Carnegie Mellon University

Xuezhi Wang

Xuezhi Wang

Google DeepMind

Nathan Lambert

Nathan Lambert

Allen Institute for AI

Lewis Tunstall

Lewis Tunstall

HuggingFace

Azalia Mirhoseini

Azalia Mirhoseini

Stanford University

Schedule

Coming Soon

Organizers

Muhammad Khalifa

Muhammad Khalifa

University of Michigan

PhD candidate focusing on constrained generation and test-time techniques for reasoning.
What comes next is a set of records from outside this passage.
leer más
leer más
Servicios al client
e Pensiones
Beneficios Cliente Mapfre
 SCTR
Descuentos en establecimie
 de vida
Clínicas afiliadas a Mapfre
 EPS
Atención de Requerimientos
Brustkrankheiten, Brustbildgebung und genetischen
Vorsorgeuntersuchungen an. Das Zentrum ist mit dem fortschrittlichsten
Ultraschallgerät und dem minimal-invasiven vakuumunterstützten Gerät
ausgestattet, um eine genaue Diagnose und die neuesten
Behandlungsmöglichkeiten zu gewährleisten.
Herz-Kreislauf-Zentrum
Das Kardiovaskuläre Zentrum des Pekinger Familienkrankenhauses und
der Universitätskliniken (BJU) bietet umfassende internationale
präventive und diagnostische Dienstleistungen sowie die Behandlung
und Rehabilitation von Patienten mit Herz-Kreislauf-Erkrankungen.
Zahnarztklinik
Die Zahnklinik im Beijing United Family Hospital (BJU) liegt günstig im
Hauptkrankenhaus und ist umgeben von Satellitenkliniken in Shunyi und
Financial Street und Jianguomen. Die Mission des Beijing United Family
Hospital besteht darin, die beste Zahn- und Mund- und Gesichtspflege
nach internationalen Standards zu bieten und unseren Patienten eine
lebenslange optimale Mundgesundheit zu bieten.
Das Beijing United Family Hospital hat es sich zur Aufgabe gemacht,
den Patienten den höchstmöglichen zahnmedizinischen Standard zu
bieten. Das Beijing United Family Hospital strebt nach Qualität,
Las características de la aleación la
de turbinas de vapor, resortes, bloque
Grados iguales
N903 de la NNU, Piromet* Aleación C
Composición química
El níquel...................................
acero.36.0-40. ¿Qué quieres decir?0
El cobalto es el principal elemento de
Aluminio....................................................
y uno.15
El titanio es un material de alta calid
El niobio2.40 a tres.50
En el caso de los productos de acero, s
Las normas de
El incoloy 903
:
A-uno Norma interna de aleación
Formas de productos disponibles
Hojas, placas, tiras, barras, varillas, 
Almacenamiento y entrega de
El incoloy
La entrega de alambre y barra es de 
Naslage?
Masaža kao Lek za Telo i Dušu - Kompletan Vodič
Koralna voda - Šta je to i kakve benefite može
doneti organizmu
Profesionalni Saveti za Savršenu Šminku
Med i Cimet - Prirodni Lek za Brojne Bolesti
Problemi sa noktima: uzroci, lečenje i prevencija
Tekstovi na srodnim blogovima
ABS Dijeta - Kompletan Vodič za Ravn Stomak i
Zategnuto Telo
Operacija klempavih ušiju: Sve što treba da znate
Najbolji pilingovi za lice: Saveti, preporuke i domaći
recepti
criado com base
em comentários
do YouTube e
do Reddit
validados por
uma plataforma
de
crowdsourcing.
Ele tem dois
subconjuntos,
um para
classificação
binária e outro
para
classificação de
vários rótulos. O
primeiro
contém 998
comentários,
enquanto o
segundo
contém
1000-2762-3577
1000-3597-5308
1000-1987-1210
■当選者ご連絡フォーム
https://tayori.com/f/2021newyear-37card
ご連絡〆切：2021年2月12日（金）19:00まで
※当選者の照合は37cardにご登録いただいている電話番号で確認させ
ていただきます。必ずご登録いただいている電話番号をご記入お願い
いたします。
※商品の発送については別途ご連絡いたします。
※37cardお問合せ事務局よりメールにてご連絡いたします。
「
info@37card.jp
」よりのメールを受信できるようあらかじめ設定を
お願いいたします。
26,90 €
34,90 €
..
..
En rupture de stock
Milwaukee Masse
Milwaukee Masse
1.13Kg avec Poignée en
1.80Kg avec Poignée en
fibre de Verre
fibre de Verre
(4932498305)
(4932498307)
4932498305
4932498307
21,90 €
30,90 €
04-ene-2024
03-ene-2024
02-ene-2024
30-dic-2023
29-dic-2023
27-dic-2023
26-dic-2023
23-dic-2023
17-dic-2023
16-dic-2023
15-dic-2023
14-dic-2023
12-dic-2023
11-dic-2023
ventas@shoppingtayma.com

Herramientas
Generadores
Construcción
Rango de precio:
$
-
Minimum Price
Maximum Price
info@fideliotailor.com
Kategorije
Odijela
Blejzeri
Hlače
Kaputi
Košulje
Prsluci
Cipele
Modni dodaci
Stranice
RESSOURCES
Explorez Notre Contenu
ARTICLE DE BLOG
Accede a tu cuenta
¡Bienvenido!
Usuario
Experienced in organizing local events including NLP@Michigan Day.

Yunxiang Zhang

Yunxiang Zhang

University of Michigan

PhD candidate researching enhancement of knowledge and reasoning capabilities of LLMs for scientific discovery.

Lifan Yuan

Lifan Yuan

UIUC

PhD student focusing on scalable solutions for LLM post-training and inference in reasoning.

Shivam Agarwal

Shivam Agarwal

UIUC

PhD student researching LLM post-training methods and inference scaling.

Hao Peng

Hao Peng

Assistant Professor, UIUC

Research focuses on post-pretraining methods, long-context efficiency, and using LLMs for scientific discovery. Recipient of multiple paper awards and industry recognitions.

Sean Welleck

Sean Welleck

Assistant Professor, CMU

Leads the Machine Learning, Language, and Logic (L3) Lab. Research focuses on LLMs, reasoning, and AI for mathematics. NeurIPS Outstanding Paper Award and NAACL Best Paper Award recipient.

Sewon Min

Sewon Min

Assistant Professor, UC Berkeley

Research expertise in LLMs and NLP, with focus on retrieval augmentation and data-centric approaches. Multiple paper awards at ACL, NeurIPS, and ICLR.

Honglak Lee

Honglak Lee

Professor, University of Michigan

Research spans deep learning, representation learning, and reinforcement learning. Recent work focuses on efficient methods for planning, reasoning, and learning for LLM-based agents. IEEE AI's 10 to Watch, NSF CAREER Award recipient.

Lu Wang

Lu Wang

Associate Professor, University of Michigan

Research focuses on enhancing factuality and reasoning capabilities of language models. Extensive experience organizing workshops at major NLP conferences. Program co-chair for NAACL 2025.